Firebase Cloud Messaging (FCM) is designed to be battery efficient, which is crucial for mobile applications that rely on notifications but want to avoid excessive battery drain on users’ devices. Here’s how FCM achieves battery efficiency:

  1. High-Priority vs. Normal-Priority Messages: FCM offers two types of message priorities:

    • High-Priority Messages: These are meant for urgent notifications that wake the device and are delivered immediately, like chat messages.
    • Normal-Priority Messages: These messages are less urgent and are typically batched by FCM. Batching allows multiple notifications to be sent together, reducing the frequency of device wake-ups, which conserves battery.
  2. Push Notification Consolidation: FCM consolidates push requests to avoid multiple notifications being sent separately. By combining notifications from different sources, it reduces network traffic and, in turn, power consumption.

  3. Adaptive Sync Intervals: FCM automatically adjusts the frequency of sync intervals based on user activity patterns, network conditions, and device state. This adaptability reduces the frequency of network requests, lowering battery usage when the device is not actively in use.

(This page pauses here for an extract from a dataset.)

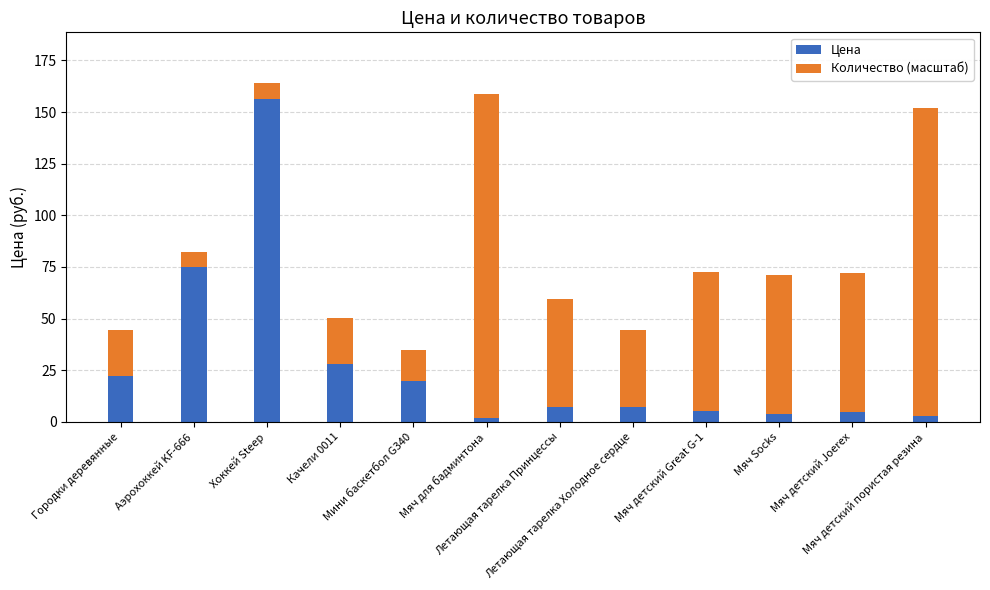

What is the sum of all Цена values?

334.6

  4. Network Management: FCM optimizes how and when network resources are used. By minimizing the amount of data sent and leveraging lower-power connections where possible, it avoids the more energy-draining use of cellular data for push notifications.

  5. Doze Mode and App Standby Support: FCM respects Android's Doze Mode and App Standby Mode, which reduce network access and restrict CPU-intensive tasks when the device is idle or apps are unused. FCM waits to send normal-priority messages until the device exits Doze Mode, which conserves battery.

These mechanisms enable FCM to deliver notifications reliably without frequent or unnecessary wake-ups, maintaining responsiveness while being mindful of battery impact.

camerojo commented 4 weeks ago

Progressive Web apps. Good intro with major real life examples https://business.adobe.com/blog/basics/progressive-web-app-examples

Angular notifications https://blog.angular-university.io/angular-push-notifications/

MuhannedNoman commented 3 weeks ago

Here are some interesting links that I found:

  1. What does it take to be installable?